On Tue, Jun 6, 2023 at 4:36 AM Richard Guo <guofengli...@gmail.com> wrote:
>
>
> On Mon, Jan 23, 2023 at 10:00 PM James Coleman <jtc...@gmail.com> wrote:
>>
>> Which this patch we do in fact now see (as expected) rels with
>> non-empty lateral_relids showing up in generate_[useful_]gather_paths.
>> And the partial paths can now have non-empty required outer rels. I'm
>> not able to come up with a plan that would actually be caught by those
>> checks; I theorize that because of the few places we actually call
>> generate_[useful_]gather_paths we are in practice already excluding
>> those, but for now I've left these as a conditional rather than an
>> assertion because it seems like the kind of guard we'd want to ensure
>> those methods are safe.
>
>
> I'm trying to understand this part.  AFAICS we will not create partial
> paths for a rel, base or join, if it has lateral references.  So it
> seems to me that in generate_[useful_]gather_paths after we've checked
> that there are partial paths, the checks for lateral_relids are not
> necessary because lateral_relids should always be empty in this case.
> Maybe I'm missing something.

At first I was thinking "isn't the point of the patch to generate
partial paths for rels with lateral references" given what I'd written
back in January, but I added "Assert(bms_is_empty(required_outer));"
to both of those functions and the assertion never fails running the
tests (including my newly parallelizable queries). I'm almost positive
I'd checked this back in January (not only had I'd explicitly written
that I'd confirmed we had non-empty lateral_relids there, but also it
was the entire based of the alternate approach to the patch), but...I
can't go back to 5 months ago and remember what I'd done.

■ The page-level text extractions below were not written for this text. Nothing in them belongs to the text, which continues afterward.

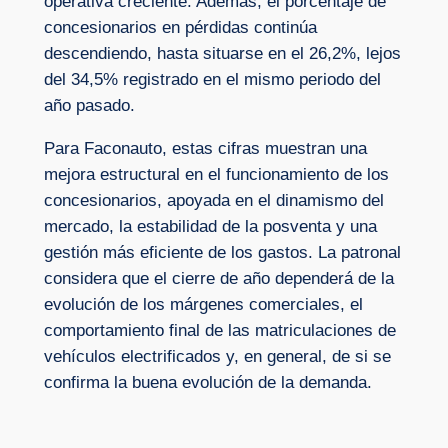
operativa creciente. Además, el porcentaje de
concesionarios en pérdidas continúa
descendiendo, hasta situarse en el 26,2%, lejos
del 34,5% registrado en el mismo periodo del
año pasado.
Para Faconauto, estas cifras muestran una
mejora estructural en el funcionamiento de los
concesionarios, apoyada en el dinamismo del
mercado, la estabilidad de la posventa y una
gestión más eficiente de los gastos. La patronal
considera que el cierre de año dependerá de la
evolución de los márgenes comerciales, el
comportamiento final de las matriculaciones de
vehículos electrificados y, en general, de si se
confirma la buena evolución de la demanda.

Ah! Your comment about "after we've checked that there are partial
paths" triggered a thought. I think originally I'd had the
"bms_is_subset(required_outer, rel->relids)" check first in these
functions. And indeed if I run the tests with that the assertion moved
to above the partial paths check, I get failures in
generate_useful_gather_paths specifically. Mystery solved!

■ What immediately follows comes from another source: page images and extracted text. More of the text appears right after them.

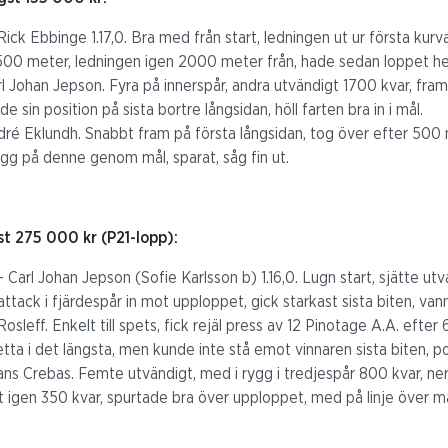
k Ebbinge 1.17,0. Bra med från start, ledningen ut ur första kurvan
500 meter, ledningen igen 2000 meter från, hade sedan loppet helt 
l Johan Jepson. Fyra på innerspår, andra utvändigt 1700 kvar, fra
de sin position på sista bortre långsidan, höll farten bra in i mål.
dré Eklundh. Snabbt fram på första långsidan, tog över efter 500 me
ygg på denne genom mål, sparat, såg fin ut.
st 275 000 kr (P21-lopp):
 Carl Johan Jepson (Sofie Karlsson b) 1.16,0. Lugn start, sjätte utv
ttack i fjärdespår in mot upploppet, gick starkast sista biten, van
Rosleff. Enkelt till spets, fick rejäl press av 12 Pinotage A.A. efter
etta i det längsta, men kunde inte stå emot vinnaren sista biten, pos
ans Crebas. Femte utvändigt, med i rygg i tredjespår 800 kvar, ner 
t igen 350 kvar, spurtade bra över upploppet, med på linje över må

> And while trying the v9 patch I came across a crash with the query
> below.
>
> set min_parallel_table_scan_size to 0;
> set parallel_setup_cost to 0;
> set parallel_tuple_cost to 0;
>
> explain (costs off)
> select * from pg_description t1 where objoid in
>     (select objoid from pg_description t2 where t2.description = 
> t1.description);
>                        QUERY PLAN
> --------------------------------------------------------
>  Seq Scan on pg_description t1
>    Filter: (SubPlan 1)
>    SubPlan 1
>      ->  Gather
>            Workers Planned: 2
>            ->  Parallel Seq Scan on pg_description t2
>                  Filter: (description = t1.description)
> (7 rows)
>
> select * from pg_description t1 where objoid in
>     (select objoid from pg_description t2 where t2.description = 
> t1.description);
> WARNING:  terminating connection because of crash of another server process
>
> Seems something is wrong when extracting the argument from the Param in
> parallel worker.

With what I'm trying to change I don't think this plan should ever be
generated since it means we'd have to pass a param from the outer seq
scan into the parallel subplan, which we can't do (currently).

I've attached the full backtrace to the email, but as you hinted at
the parallel worker is trying to get the param (in this case
detoasting it), but the param doesn't exist on the worker, so it seg
faults. Looking at this further I think there's an existing test case
that exposes the misplanning here (the one right under the comment
"Parallel Append is not to be used when the subpath depends on the
outer param" in select_parallel.sql), but it doesn't seg fault because
the param is an integer, doesn't need to be detoasted, and therefore
(I think) we skate by (but probably with wrong results in depending on
the dataset).

Interestingly this is one of the existing test queries my original
patch approach didn't change, so this gives me something specific to
work with improving the path. Thanks for testing this and bringing
this to my attention!

BTW are you by any chance testing on ARM macOS? I reproduced the issue
there, but for some reason I did not reproduce the error (and the plan
wasn't parallelized) when I tested this on linux. Perhaps I missed
setting something up; it seems odd.

> BTW another rebase is needed as it no longer applies to HEAD.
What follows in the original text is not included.